In a handgun that does not have a hammer, the striker is a linear driven, spring loaded cylindrical part which strikes the primer of a chambered cartridge. The striker replaces both the hammer and firing pin found in hammer driven pistols.


19 Other Firearms Definitions You Need To Know


Length Of Pull

The distance from the front trigger of a shotgun to the centre of the butt.

Speedloader

A device used to reduce the time and/or effort needed to reload a firearm's magazine.

Muzzle Control

Being aware of and responsible of which direction your firearm is pointed at all times, and always keeping it pointed in a safe direction.

COF

Abbreviation for Course of Fire.

Bipod

Sometimes spelled Bi-Pod. A support device that is similar to a tripod or monopod, but with two legs. On firearms, bipods are commonly used on rifles to provide a forward rest and reduce motion. The bipod permits the operator to rest the weapon on the ground, a low wall, or other object, reducing operator fatigue and permitting increased accuracy.

Base Wad

The paper filler at the rear of the powder charge of the shotgun shell.

Submachine Gun

A machine gun that fires pistol caliber rounds such as .45 acp or 9mm Luger (Parabellum)

Glock

The Glock pistol, sometimes referred to by the manufacturer as a Glock "Safe Action" Pistol, is a series of polymer-framed, short recoil operated, locked breech semi-automatic pistols designed and produced by Glock Ges.m.b.H., located in Deutsch-Wagram, Austria.

Brady Law

Brady Handgun Violence Prevention Act of 1993. The Brady Handgun Violence Prevention Act of 1993 mandates background checks of gun buyers in order to prevent sales to people prohibited under the Gun Control Act of 1968 legislation. Requires checks to be performed through the FBI's National Instant Criminal Background Check System (NICS). Records of who has been checked are not preserved because federal law prohibits the creation of a national registry of gun ownership. Sales by unlicensed private sellers who are not engaged in gun dealing as a business are not subject to the checks under federal law, though they are required by some states.

====================

- ACTIVITY LIST:
(a) According to the firearms glossary, where is the company that designs and produces the Glock pistol located?
(b) Write the next part of the firearms glossary, starting after its final sentence.

- DATA FOR ANALYSIS:
====================

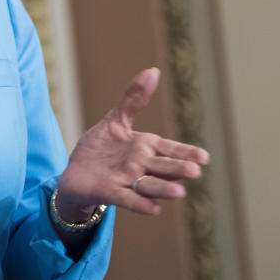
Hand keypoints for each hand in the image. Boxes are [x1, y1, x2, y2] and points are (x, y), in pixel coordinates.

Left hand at [55, 68, 209, 220]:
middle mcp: (140, 166)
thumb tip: (154, 70)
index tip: (203, 157)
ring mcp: (126, 181)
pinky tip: (153, 208)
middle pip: (162, 167)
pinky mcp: (109, 192)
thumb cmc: (101, 149)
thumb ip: (133, 99)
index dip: (186, 153)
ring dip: (163, 189)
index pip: (170, 149)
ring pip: (148, 185)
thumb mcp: (116, 121)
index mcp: (145, 148)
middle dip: (178, 169)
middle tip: (195, 171)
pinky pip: (127, 199)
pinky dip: (139, 203)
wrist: (76, 173)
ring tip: (179, 192)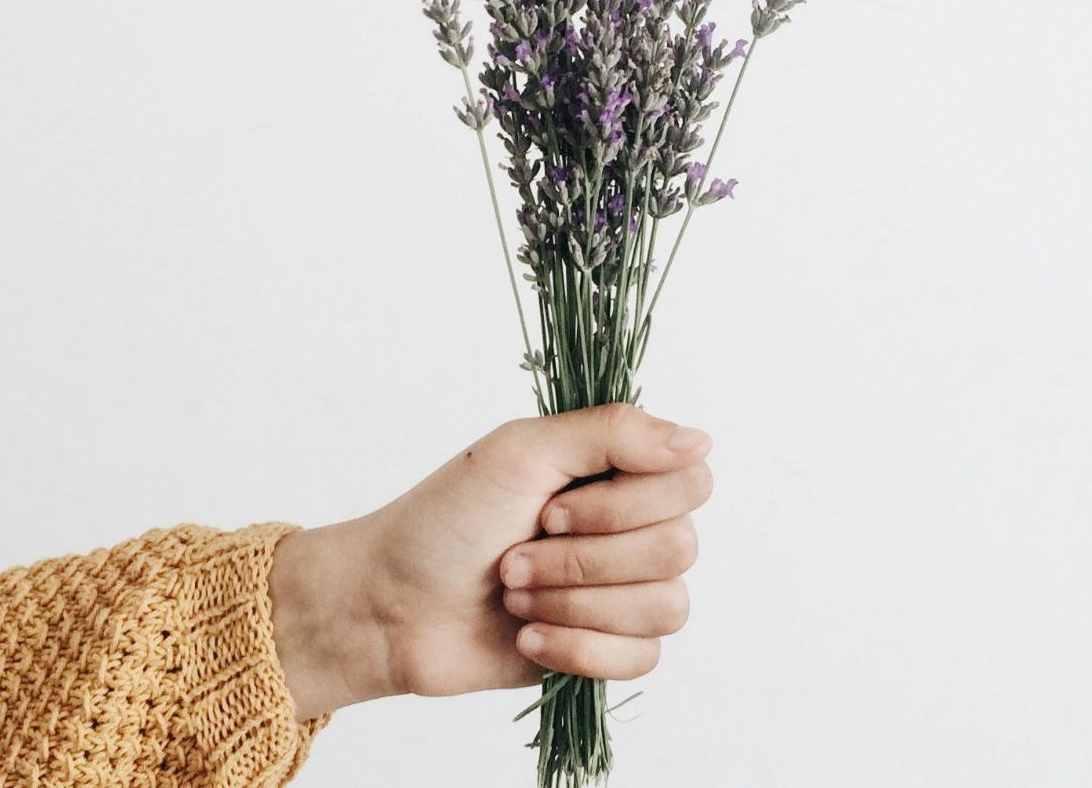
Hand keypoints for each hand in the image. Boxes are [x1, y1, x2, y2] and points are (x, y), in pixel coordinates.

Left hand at [267, 403, 714, 718]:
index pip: (690, 482)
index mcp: (618, 470)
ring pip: (665, 607)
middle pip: (678, 549)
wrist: (391, 605)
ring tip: (514, 595)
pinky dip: (576, 649)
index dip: (625, 505)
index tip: (549, 509)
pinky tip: (527, 637)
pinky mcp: (608, 648)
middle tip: (514, 556)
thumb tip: (700, 439)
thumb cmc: (444, 520)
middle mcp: (632, 527)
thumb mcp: (521, 451)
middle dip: (582, 559)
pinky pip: (642, 658)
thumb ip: (614, 433)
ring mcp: (622, 590)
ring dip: (574, 604)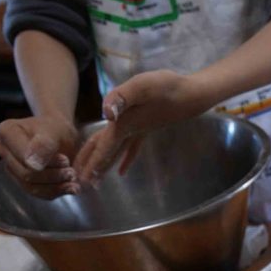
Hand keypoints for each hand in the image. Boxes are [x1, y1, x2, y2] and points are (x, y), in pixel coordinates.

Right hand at [0, 113, 79, 198]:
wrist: (62, 137)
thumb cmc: (56, 129)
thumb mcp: (54, 131)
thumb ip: (44, 144)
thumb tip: (33, 164)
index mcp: (7, 132)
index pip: (23, 157)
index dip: (46, 163)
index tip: (66, 161)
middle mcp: (4, 150)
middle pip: (26, 174)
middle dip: (53, 176)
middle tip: (72, 172)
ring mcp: (11, 167)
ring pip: (31, 186)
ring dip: (56, 186)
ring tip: (73, 180)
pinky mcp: (22, 180)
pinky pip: (37, 192)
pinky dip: (56, 192)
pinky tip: (71, 188)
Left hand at [74, 70, 207, 183]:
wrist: (190, 94)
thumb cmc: (167, 87)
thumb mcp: (142, 86)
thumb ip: (122, 97)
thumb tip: (107, 114)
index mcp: (124, 123)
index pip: (104, 146)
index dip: (92, 162)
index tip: (82, 180)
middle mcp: (129, 131)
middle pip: (106, 152)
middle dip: (93, 168)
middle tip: (81, 184)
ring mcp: (138, 132)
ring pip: (116, 153)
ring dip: (104, 167)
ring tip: (95, 182)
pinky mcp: (145, 128)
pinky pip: (131, 148)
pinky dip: (124, 160)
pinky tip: (121, 172)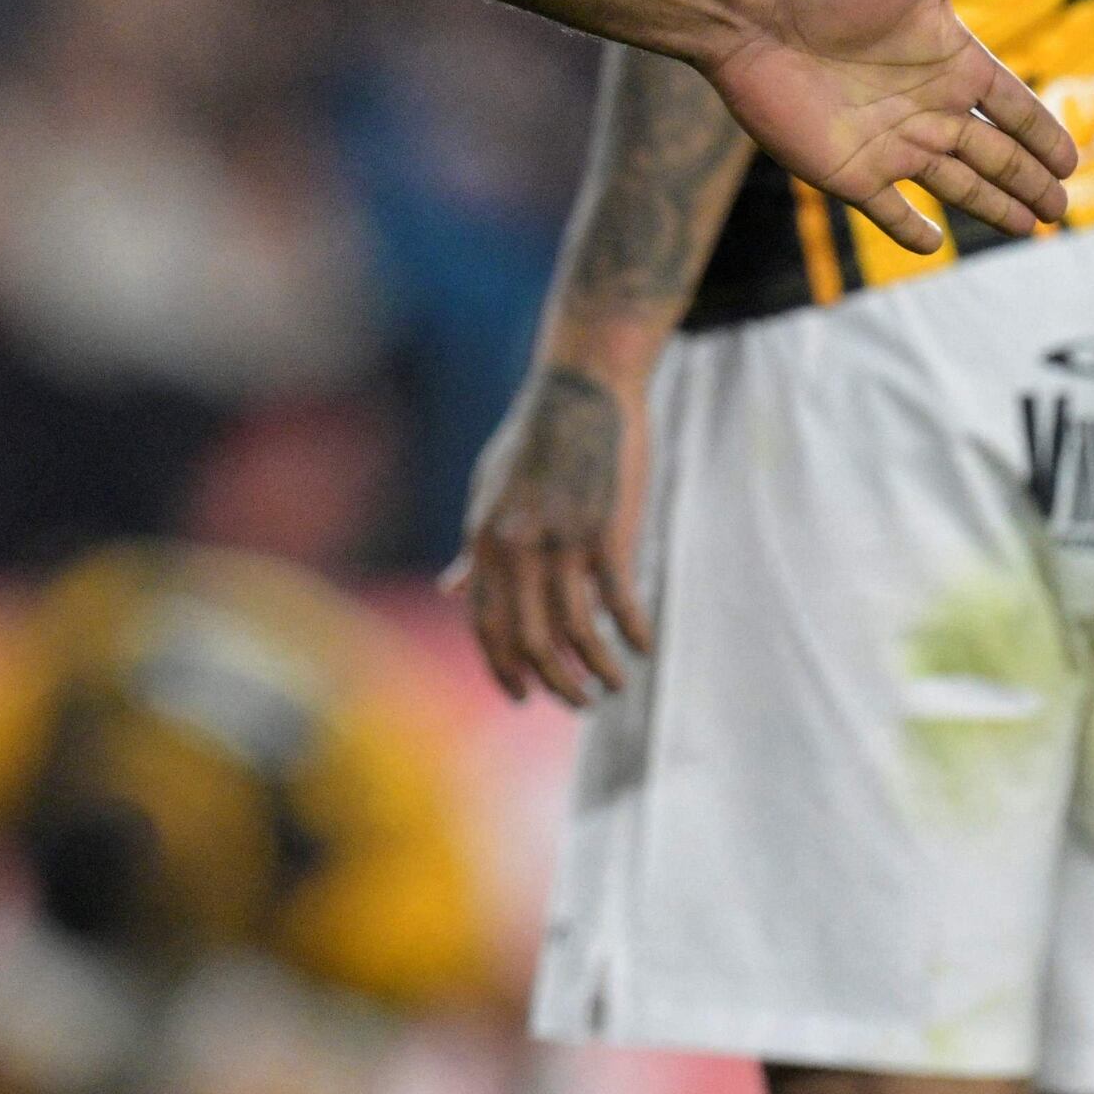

====================

- RESULTS:
(a) Deutsch-Wagram, Austria.

(b)
Cocked

A state of readiness of a firearm. The hammer (or similar mechanism if there is no hammer) only needs to be released by the trigger to cause the gun to fire.

High Kneeling

A shooting position in which one or both knees are touching the ground, but the shooter is otherwise erect.

Recoil Spring

The recoil spring is the powerful spring that cushions the slide in its rearward travel and then sends the slide forward again with enough force to drive the fresh round firmly into the chamber. The strength of the recoil spring is calibrated to run the slide without any outside assistance.

Stovepipe

Failure of a spent case to completely eject from a semi-automatic firearm. The case usually stands on end while lodged in the ejection port.

Chapman Stance

The Chapman stance uses the same push-pull tension which defines the Weaver, but instead of both elbows being bent, the gun side elbow is held straight and locked in place. Assuming a right-handed shooter, the right arm is punched straight out, while the left elbow is bent and the left hand pulls back to provide tension. As a result of this change, Chapman gets its stability from both muscle and skeletal support. This makes it a little more friendly than Weaver for those who lack upper-body muscle strength.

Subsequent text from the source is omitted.